According to Jeff Vrudny, director of rehabilitation at Fairview’s Institute for Athletic Medicine, each machine cost about $30,000 when purchased back in 2009.
In his experience, Vrudny has found the precision of the machines to be helpful with patient care. “Some physicians will request 50 percent weight bearing for the next four weeks, so we can dial the anti-gravity treadmill to specifically meet patient needs and doctor’s orders,” he said.
Vrudny even sees benefits in using the machine over other options such as underwater aerobic exercises. “One of the advantages of using this versus being in a pool,” he said, “is when you’re underwater the water is resisting you. But with an anti-gravity treadmill there is no water and it’s more like you are on land, so you can exercise in your normal pattern with a similar buoyant effect.”
To date, scientists have yet to define just how beneficial an anti-gravity treadmill can be; however, that hasn’t stopped workout enthusiasts from strapping into the next-generation cardio machine.
“I have a lot of friends in the running community that use anti-gravity treadmills just to train,” said Braun. “It’s a way to get a really good cardio workout without that pounding that can lead to injuries.”

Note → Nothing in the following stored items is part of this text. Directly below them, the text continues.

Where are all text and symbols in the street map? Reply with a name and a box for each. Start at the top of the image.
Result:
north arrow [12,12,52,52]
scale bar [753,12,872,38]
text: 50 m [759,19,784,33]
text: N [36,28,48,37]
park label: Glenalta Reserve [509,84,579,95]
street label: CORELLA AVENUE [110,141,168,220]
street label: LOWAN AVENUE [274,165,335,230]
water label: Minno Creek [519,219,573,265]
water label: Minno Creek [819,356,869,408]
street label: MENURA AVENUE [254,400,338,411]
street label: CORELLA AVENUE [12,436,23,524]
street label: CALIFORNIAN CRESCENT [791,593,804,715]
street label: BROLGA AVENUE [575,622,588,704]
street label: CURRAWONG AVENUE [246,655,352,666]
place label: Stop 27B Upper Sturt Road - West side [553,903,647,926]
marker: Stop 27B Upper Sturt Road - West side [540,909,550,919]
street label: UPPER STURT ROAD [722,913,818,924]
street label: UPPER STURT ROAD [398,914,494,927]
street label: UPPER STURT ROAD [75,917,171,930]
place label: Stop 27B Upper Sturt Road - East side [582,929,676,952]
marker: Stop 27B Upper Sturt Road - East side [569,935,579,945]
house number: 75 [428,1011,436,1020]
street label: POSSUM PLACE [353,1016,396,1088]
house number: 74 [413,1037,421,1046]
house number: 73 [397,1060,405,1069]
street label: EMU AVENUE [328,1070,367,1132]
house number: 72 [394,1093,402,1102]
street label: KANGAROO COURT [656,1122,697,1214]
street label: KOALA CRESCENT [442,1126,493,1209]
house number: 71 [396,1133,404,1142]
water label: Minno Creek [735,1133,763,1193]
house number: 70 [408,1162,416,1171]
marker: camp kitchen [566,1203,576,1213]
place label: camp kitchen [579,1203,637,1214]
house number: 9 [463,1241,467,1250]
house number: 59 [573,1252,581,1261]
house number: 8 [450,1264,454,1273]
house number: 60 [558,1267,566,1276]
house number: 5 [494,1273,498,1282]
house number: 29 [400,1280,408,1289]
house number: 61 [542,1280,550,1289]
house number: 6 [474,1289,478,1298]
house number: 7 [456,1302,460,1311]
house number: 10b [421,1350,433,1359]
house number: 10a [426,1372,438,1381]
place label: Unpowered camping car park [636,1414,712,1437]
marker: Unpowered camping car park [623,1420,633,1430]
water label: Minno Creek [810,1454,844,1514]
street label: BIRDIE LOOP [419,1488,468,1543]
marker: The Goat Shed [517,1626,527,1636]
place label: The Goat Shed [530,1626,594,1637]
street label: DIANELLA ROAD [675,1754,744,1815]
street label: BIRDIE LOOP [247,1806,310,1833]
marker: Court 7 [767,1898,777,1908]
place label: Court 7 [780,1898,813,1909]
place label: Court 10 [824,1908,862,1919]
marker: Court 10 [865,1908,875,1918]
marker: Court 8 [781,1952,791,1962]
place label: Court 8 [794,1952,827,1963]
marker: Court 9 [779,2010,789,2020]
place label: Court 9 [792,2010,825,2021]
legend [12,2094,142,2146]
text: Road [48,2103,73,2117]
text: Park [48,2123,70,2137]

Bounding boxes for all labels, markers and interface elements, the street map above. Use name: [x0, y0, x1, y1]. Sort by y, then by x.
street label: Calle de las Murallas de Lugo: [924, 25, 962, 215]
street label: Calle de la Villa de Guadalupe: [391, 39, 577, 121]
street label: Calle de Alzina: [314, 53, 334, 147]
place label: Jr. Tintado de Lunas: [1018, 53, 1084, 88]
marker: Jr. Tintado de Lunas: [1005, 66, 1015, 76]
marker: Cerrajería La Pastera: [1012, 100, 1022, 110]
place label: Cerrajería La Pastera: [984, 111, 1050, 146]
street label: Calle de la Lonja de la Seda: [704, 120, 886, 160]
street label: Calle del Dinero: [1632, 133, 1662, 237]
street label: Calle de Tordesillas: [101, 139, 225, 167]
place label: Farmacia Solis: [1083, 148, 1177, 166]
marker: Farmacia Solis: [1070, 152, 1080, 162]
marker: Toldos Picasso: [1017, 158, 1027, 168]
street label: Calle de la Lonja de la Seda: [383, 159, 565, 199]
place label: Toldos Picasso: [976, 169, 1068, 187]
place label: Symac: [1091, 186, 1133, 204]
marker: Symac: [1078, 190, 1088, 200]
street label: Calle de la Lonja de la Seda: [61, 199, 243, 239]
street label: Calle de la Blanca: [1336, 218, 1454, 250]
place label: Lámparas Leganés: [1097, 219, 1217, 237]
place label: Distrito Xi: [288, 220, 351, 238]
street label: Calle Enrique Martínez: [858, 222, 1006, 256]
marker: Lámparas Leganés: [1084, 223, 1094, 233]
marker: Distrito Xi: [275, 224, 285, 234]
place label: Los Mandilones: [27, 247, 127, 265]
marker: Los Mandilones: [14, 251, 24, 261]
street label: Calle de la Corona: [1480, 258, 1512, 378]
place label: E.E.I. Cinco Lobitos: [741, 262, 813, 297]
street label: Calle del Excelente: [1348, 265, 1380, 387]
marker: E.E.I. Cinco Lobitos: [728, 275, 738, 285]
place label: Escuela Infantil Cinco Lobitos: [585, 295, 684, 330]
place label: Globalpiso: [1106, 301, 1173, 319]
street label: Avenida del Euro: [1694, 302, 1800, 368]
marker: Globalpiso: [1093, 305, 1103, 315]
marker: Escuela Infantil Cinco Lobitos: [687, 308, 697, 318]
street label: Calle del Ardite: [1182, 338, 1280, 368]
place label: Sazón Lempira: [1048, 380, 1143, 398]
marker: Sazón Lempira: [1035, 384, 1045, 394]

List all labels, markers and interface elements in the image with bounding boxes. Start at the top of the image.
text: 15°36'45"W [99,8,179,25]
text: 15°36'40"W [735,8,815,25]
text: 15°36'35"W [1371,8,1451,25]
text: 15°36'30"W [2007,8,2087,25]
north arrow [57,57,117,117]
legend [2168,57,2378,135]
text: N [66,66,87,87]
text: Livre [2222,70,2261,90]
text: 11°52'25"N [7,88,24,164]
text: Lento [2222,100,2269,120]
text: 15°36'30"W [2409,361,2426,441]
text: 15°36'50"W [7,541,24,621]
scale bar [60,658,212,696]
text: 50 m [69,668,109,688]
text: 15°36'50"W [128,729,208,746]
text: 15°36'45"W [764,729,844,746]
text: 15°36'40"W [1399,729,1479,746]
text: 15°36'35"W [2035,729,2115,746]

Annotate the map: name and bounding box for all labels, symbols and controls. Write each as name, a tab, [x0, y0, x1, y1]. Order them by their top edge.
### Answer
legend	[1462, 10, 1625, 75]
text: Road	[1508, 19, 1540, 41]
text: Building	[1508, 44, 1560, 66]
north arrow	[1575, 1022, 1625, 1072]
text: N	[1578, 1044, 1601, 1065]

Fairview has even opened their anti-gravity treadmill to the general public. Interested individuals can pay either $1 per minute or buy a membership that ranges from $100 to $150 per month depending on the number of sessions they’d prefer.
“I would say in a given week, probably about 50 people use the machine,” Vrudny said, noting that about a dozen of those are not patients but athletically inclined or curious members of the public.
“For the patients, it’s a pain-free way to have a normal, functional activity that they wouldn’t otherwise be able to have,” Vrudney added. “For everyone else, it’s a great thing that you can still get your cardio workout without that tissue breakdown.”